Se l’«Islamabad MoU» dovesse tradursi in un accordo più stabile tra Stati Uniti e Iran, Rob Geist Pinfold, docente di sicurezza internazionale al King’s College di Londra, prevede una ripresa della «guerra ombra» israelo-iraniana, con gli Emirati che potrebbero assistere clandestinamente Israele attraverso la condivisione di intelligence e la sorveglianza congiunta. Una prospettiva che, secondo Pinfold, potrebbe complicare ulteriormente i rapporti di Abu Dhabi con il resto del Golfo.
La geopolitica del Corno d’Africa aggiunge un ulteriore livello di complessità. Israele è diventato il primo paese a riconoscere formalmente l’indipendenza del Somaliland in un processo mediato dagli Emirati, che mantengono già una presenza militare a Berbera. Gray ritiene che Abu Dhabi potrebbe essere il prossimo paese a riconoscere la repubblica separatista, il che allargherebbe la frattura all’interno del CCG a spese della Somalia, membro della Lega Araba.
Quanto al Sudan, né la guerra né i missili iraniani hanno indotto Abu Dhabi a interrompere il sostegno alle RSF. Riyadh considera questa posizione destabilizzante per i propri interessi, e la questione continuerà probabilmente ad alimentare la rivalità saudita-emiratina.

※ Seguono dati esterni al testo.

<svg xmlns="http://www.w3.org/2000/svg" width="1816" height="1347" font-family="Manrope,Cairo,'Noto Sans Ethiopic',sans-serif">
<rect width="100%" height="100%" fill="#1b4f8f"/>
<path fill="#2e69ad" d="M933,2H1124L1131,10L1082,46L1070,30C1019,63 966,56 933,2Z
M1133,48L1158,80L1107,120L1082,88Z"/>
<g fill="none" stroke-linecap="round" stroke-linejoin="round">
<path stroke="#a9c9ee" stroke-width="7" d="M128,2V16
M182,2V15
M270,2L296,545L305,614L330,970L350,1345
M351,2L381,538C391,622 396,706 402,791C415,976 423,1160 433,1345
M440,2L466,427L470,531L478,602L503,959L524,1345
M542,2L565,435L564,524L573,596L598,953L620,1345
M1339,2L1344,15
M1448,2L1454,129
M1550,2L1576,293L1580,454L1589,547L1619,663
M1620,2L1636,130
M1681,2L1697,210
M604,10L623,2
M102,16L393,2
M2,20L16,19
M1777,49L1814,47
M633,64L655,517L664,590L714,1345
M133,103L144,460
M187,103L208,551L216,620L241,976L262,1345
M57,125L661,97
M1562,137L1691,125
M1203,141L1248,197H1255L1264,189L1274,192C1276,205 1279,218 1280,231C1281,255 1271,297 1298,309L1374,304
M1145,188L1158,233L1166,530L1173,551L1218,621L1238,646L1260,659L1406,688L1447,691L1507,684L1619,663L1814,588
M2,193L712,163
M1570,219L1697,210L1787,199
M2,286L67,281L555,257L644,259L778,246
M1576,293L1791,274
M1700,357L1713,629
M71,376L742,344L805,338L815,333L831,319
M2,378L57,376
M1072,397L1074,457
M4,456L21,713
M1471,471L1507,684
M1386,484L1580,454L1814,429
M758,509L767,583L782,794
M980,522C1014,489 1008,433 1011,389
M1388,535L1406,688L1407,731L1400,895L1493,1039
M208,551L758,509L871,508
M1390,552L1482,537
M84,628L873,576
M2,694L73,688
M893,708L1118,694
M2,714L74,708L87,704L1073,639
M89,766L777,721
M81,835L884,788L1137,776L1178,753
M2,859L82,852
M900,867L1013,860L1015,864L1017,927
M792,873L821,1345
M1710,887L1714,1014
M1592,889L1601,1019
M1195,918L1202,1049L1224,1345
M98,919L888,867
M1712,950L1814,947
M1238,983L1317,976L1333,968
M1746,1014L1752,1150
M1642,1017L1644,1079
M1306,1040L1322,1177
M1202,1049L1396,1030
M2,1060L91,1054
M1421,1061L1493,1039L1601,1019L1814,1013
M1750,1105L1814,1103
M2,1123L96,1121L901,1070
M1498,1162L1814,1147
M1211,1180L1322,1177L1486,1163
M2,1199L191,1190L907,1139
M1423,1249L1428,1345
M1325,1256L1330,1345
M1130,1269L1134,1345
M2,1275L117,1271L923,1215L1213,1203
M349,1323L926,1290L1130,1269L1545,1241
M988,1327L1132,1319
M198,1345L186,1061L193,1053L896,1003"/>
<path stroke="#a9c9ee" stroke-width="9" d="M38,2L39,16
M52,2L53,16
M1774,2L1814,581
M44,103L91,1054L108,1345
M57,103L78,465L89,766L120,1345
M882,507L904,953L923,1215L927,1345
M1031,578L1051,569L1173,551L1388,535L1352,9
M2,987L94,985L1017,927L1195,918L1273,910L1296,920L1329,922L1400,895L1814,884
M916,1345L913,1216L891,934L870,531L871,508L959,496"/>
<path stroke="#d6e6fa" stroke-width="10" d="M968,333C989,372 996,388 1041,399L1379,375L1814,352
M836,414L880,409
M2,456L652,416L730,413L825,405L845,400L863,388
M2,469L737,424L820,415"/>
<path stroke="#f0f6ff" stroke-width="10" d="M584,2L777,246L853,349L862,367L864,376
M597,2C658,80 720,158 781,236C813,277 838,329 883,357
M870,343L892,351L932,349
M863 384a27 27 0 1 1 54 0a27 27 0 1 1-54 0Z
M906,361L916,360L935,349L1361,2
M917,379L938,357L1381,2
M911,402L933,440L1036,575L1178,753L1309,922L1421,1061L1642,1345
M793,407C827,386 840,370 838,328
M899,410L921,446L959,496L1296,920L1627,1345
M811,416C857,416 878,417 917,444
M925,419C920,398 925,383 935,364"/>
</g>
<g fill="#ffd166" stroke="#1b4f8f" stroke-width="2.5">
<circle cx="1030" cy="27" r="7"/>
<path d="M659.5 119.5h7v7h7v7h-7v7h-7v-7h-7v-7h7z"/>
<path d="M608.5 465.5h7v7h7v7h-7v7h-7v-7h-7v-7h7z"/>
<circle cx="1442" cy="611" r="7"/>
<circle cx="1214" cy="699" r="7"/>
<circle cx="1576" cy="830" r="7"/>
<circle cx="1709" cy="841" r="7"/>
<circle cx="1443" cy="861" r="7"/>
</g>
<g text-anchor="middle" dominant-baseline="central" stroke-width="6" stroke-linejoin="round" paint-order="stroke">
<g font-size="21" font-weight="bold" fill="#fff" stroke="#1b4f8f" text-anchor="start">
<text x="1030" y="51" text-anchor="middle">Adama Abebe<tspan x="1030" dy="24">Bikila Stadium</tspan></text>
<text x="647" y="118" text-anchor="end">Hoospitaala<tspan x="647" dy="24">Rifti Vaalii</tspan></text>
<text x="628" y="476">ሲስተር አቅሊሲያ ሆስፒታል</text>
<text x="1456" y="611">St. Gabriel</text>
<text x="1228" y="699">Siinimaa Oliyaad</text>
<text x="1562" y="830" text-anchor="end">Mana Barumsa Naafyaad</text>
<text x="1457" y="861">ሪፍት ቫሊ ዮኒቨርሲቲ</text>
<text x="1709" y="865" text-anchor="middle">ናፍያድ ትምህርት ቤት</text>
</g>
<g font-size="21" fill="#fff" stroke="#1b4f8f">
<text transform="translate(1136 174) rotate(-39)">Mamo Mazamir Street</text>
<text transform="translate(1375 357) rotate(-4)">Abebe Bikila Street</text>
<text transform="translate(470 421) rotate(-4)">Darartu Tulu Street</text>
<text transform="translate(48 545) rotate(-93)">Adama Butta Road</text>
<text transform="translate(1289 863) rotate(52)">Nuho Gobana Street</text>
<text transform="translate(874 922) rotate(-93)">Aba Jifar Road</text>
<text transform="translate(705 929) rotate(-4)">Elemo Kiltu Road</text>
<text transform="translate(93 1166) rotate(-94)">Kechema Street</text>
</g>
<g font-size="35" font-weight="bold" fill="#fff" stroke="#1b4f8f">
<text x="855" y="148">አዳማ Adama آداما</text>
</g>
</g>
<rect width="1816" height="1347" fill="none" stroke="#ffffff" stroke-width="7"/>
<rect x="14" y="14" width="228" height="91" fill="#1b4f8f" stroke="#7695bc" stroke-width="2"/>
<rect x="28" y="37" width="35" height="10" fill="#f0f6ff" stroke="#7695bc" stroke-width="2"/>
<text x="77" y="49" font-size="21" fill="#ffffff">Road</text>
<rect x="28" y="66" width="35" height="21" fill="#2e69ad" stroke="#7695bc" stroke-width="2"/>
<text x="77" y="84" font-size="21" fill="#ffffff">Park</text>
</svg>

Secondo Jelena Novakov, analista geopolitica con sede a Belgrado, Abu Dhabi si trova di fronte a un difficile equilibrio: proseguire la cooperazione con Israele in difesa, intelligence, tecnologia e commercio, gestendo al contempo i costi politici di un’associazione troppo visibile con Tel Aviv. Novakov non si aspetta che gli Emirati abrogheranno gli Accordi di Abramo, ma prevede che Abu Dhabi punterà su diplomazia, de-escalation e questioni umanitarie per preservare la propria credibilità con i partner arabi. La coesione del CCG e la stabilità di un’area che si estende dal Golfo al Corno d’Africa dipenderanno in misura significativa dalla capacità emiratina di tenere insieme interessi nazionali sempre più divergenti da quelli regionali.
Il commento di GrNet.it
Oltre 3.000 droni e missili su un singolo paese del Golfo in un unico conflitto: per un pianificatore della difesa, quella cifra ridefinisce la scala della minaccia missilistica e cambia il calcolo delle priorità di difesa aerea nell’intera regione. L’Italia, con interessi commerciali ed energetici significativi nel Golfo e una presenza navale nell’area, ha ragione di seguire con attenzione la traiettoria emiratina: un Abu Dhabi sempre più orientato verso Tel Aviv e in rotta di collisione con Riyadh modifica gli equilibri su cui si reggono molte delle nostre partnership regionali. Vale la pena notare che la frammentazione interna al CCG — su Yemen, Sudan, Somaliland, OPEC — non è un fenomeno nuovo, ma il conflitto con l’Iran ne ha accelerato la visibilità, rendendo più difficile per i paesi terzi appoggiarsi al Golfo come a un blocco coerente. Resta aperta la questione di come Roma intenda posizionarsi qualora la «guerra ombra» tra Israele e Iran riprenda con la partecipazione, anche solo clandestina, degli Emirati.